Modifications to the /etc/sysctl.conf file:
#For a new connection, how many SYN connection requests the kernel needs to send before deciding to give up, should not be greater than 255, the default value is 5, which corresponds to about 180 seconds
net.ipv4.tcp_syn_retries=2
#net.ipv4.tcp_synack_retries=2
#Indicates how often TCP sends keepalive messages when keepalive is enabled. The default is 2 hours, change to 300 seconds
net.ipv4.tcp_keepalive_time=1200
net.ipv4.tcp_orphan_retries=3
#Indicates that if the socket is requested to be closed by the local end, this parameter determines how long it will remain in the FIN-WAIT-2 state
net.ipv4.tcp_fin_timeout=30
# Indicates the length of the SYN queue, the default is 1024, and the increased queue length is 8192, which can accommodate more network connections waiting to be connected.
net.ipv4.tcp_max_syn_backlog = 4096
# Indicates that SYN Cookies are enabled. When the SYN waiting queue overflows, enable cookies to deal with it, which can prevent a small number of SYN attacks. The default value is 0, which means it is closed.
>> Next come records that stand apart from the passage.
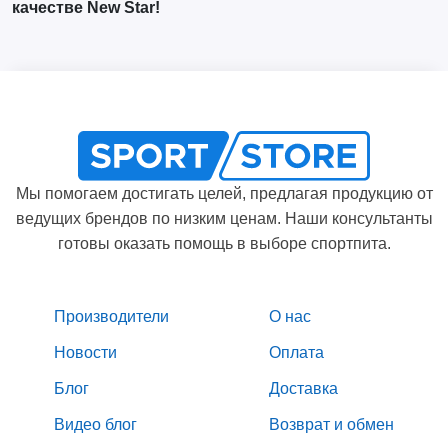
качестве New Star!
Мы помогаем достигать целей, предлагая продукцию от
ведущих брендов по низким ценам. Наши консультанты
готовы оказать помощь в выборе спортпита.
Производители
О нас
Новости
Оплата
Блог
Доставка
Видео блог
Возврат и обмен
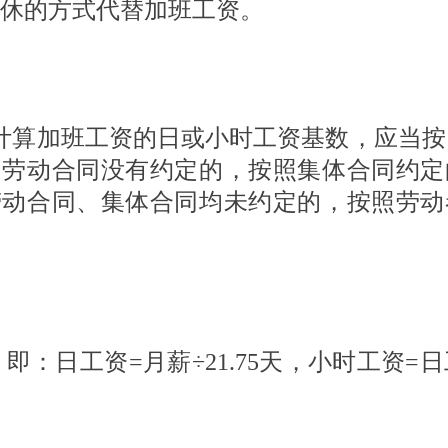
休的方式代替加班工资。
计算加班工资的日或小时工资基数，应当按
；劳动合同没有约定的，按照集体合同约定
劳动合同、集体合同均未约定的，按照劳动
：日工资=月薪÷21.75天，小时工资=日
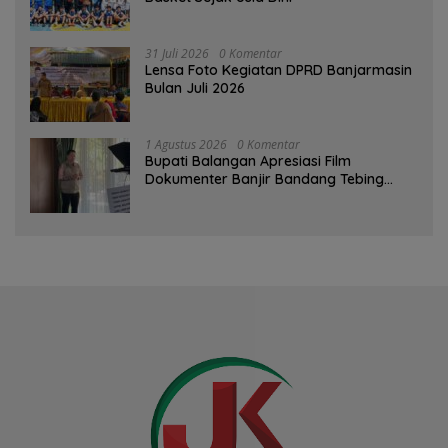
31 Juli 2026
0 Komentar
Lensa Foto Kegiatan DPRD Banjarmasin
Bulan Juli 2026
1 Agustus 2026
0 Komentar
Bupati Balangan Apresiasi Film
Dokumenter Banjir Bandang Tebing
Tinggi sebagai Media Edukasi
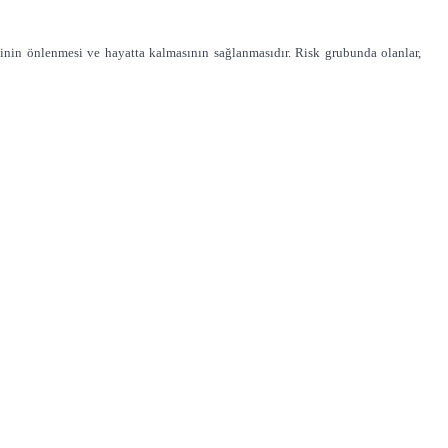
sinin önlenmesi ve hayatta kalmasının sağlanmasıdır. Risk grubunda olanlar,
net.ipv4.tcp_syncookies = 1
# Indicates that reuse is enabled. Allow TIME-WAIT sockets to be reused for new TCP connections, defaults to 0, which means close
net.ipv4.tcp_tw_reuse = 1
#Indicates to enable fast recycling of TIME-WAIT sockets in TCP connections, the default is 0, which means close
net.ipv4.tcp_tw_recycle = 1
##Reduce the number of probes before timeout
net.ipv4.tcp_keepalive_probes=5
##Optimize network device receive queue
net.core.netdev_max_backlog=3000
net.ipv4.tcp_fin_timeout
net.ipv4.tcp_keepalive_*
If the solution to a large number of CLOSE_WAIT can be summed up in one sentence: check the code. Because the problem lies in the server program.